(Stored items)
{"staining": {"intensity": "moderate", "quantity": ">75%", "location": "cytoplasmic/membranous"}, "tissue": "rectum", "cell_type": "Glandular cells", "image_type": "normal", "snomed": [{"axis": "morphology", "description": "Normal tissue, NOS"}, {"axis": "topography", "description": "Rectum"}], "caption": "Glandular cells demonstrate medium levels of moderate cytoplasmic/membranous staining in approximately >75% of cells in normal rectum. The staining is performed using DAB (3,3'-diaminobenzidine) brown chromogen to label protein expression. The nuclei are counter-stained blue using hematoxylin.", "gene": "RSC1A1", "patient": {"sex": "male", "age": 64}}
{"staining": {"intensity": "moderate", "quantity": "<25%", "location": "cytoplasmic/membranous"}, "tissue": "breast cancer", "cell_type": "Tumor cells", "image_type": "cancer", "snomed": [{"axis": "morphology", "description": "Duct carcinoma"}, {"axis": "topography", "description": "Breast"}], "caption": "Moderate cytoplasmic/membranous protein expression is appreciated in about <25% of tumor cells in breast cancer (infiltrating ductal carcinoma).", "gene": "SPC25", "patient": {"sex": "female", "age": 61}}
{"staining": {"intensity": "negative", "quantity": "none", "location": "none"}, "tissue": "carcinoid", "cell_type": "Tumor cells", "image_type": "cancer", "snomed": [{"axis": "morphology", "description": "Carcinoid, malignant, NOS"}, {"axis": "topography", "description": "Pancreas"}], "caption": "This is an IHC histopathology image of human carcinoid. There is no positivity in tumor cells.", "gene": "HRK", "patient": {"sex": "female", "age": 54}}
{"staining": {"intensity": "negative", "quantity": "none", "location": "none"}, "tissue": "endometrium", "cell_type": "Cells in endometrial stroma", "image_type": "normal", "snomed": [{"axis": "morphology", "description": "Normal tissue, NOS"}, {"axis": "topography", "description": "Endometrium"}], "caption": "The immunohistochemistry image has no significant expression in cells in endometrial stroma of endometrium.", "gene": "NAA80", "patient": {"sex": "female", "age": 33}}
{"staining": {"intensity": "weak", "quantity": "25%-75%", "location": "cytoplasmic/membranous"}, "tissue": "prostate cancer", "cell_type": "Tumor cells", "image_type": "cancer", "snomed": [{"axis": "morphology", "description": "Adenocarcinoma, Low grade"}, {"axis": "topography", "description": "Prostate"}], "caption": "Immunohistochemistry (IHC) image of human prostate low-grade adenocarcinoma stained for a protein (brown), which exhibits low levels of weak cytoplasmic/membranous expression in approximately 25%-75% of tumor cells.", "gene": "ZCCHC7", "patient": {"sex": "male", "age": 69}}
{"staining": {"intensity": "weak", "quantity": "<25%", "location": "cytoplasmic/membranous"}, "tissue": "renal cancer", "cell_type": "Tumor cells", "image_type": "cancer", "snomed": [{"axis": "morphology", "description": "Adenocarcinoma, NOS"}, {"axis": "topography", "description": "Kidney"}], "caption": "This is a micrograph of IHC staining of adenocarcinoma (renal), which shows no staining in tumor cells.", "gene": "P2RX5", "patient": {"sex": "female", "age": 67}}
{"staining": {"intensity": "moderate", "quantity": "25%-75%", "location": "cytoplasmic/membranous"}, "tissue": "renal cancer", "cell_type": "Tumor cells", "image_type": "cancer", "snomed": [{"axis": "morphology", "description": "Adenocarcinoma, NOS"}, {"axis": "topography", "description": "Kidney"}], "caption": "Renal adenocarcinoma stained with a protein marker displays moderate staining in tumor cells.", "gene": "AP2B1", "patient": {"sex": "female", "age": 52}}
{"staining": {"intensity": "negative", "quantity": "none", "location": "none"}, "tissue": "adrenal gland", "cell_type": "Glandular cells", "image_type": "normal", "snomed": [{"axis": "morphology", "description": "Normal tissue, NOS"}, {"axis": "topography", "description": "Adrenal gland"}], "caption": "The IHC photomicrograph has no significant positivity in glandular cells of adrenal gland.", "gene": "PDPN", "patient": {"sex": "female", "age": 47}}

What the exercise asks: Each record is to be retyped exactly as it appears.

Task result:
{"staining": {"intensity": "moderate", "quantity": ">75%", "location": "cytoplasmic/membranous"}, "tissue": "rectum", "cell_type": "Glandular cells", "image_type": "normal", "snomed": [{"axis": "morphology", "description": "Normal tissue, NOS"}, {"axis": "topography", "description": "Rectum"}], "caption": "Glandular cells demonstrate medium levels of moderate cytoplasmic/membranous staining in approximately >75% of cells in normal rectum. The staining is performed using DAB (3,3'-diaminobenzidine) brown chromogen to label protein expression. The nuclei are counter-stained blue using hematoxylin.", "gene": "RSC1A1", "patient": {"sex": "male", "age": 64}}
{"staining": {"intensity": "moderate", "quantity": "<25%", "location": "cytoplasmic/membranous"}, "tissue": "breast cancer", "cell_type": "Tumor cells", "image_type": "cancer", "snomed": [{"axis": "morphology", "description": "Duct carcinoma"}, {"axis": "topography", "description": "Breast"}], "caption": "Moderate cytoplasmic/membranous protein expression is appreciated in about <25% of tumor cells in breast cancer (infiltrating ductal carcinoma).", "gene": "SPC25", "patient": {"sex": "female", "age": 61}}
{"staining": {"intensity": "negative", "quantity": "none", "location": "none"}, "tissue": "carcinoid", "cell_type": "Tumor cells", "image_type": "cancer", "snomed": [{"axis": "morphology", "description": "Carcinoid, malignant, NOS"}, {"axis": "topography", "description": "Pancreas"}], "caption": "This is an IHC histopathology image of human carcinoid. There is no positivity in tumor cells.", "gene": "HRK", "patient": {"sex": "female", "age": 54}}
{"staining": {"intensity": "negative", "quantity": "none", "location": "none"}, "tissue": "endometrium", "cell_type": "Cells in endometrial stroma", "image_type": "normal", "snomed": [{"axis": "morphology", "description": "Normal tissue, NOS"}, {"axis": "topography", "description": "Endometrium"}], "caption": "The immunohistochemistry image has no significant expression in cells in endometrial stroma of endometrium.", "gene": "NAA80", "patient": {"sex": "female", "age": 33}}
{"staining": {"intensity": "weak", "quantity": "25%-75%", "location": "cytoplasmic/membranous"}, "tissue": "prostate cancer", "cell_type": "Tumor cells", "image_type": "cancer", "snomed": [{"axis": "morphology", "description": "Adenocarcinoma, Low grade"}, {"axis": "topography", "description": "Prostate"}], "caption": "Immunohistochemistry (IHC) image of human prostate low-grade adenocarcinoma stained for a protein (brown), which exhibits low levels of weak cytoplasmic/membranous expression in approximately 25%-75% of tumor cells.", "gene": "ZCCHC7", "patient": {"sex": "male", "age": 69}}
{"staining": {"intensity": "weak", "quantity": "<25%", "location": "cytoplasmic/membranous"}, "tissue": "renal cancer", "cell_type": "Tumor cells", "image_type": "cancer", "snomed": [{"axis": "morphology", "description": "Adenocarcinoma, NOS"}, {"axis": "topography", "description": "Kidney"}], "caption": "This is a micrograph of IHC staining of adenocarcinoma (renal), which shows no staining in tumor cells.", "gene": "P2RX5", "patient": {"sex": "female", "age": 67}}
{"staining": {"intensity": "moderate", "quantity": "25%-75%", "location": "cytoplasmic/membranous"}, "tissue": "renal cancer", "cell_type": "Tumor cells", "image_type": "cancer", "snomed": [{"axis": "morphology", "description": "Adenocarcinoma, NOS"}, {"axis": "topography", "description": "Kidney"}], "caption": "Renal adenocarcinoma stained with a protein marker displays moderate staining in tumor cells.", "gene": "AP2B1", "patient": {"sex": "female", "age": 52}}
{"staining": {"intensity": "negative", "quantity": "none", "location": "none"}, "tissue": "adrenal gland", "cell_type": "Glandular cells", "image_type": "normal", "snomed": [{"axis": "morphology", "description": "Normal tissue, NOS"}, {"axis": "topography", "description": "Adrenal gland"}], "caption": "The IHC photomicrograph has no significant positivity in glandular cells of adrenal gland.", "gene": "PDPN", "patient": {"sex": "female", "age": 47}}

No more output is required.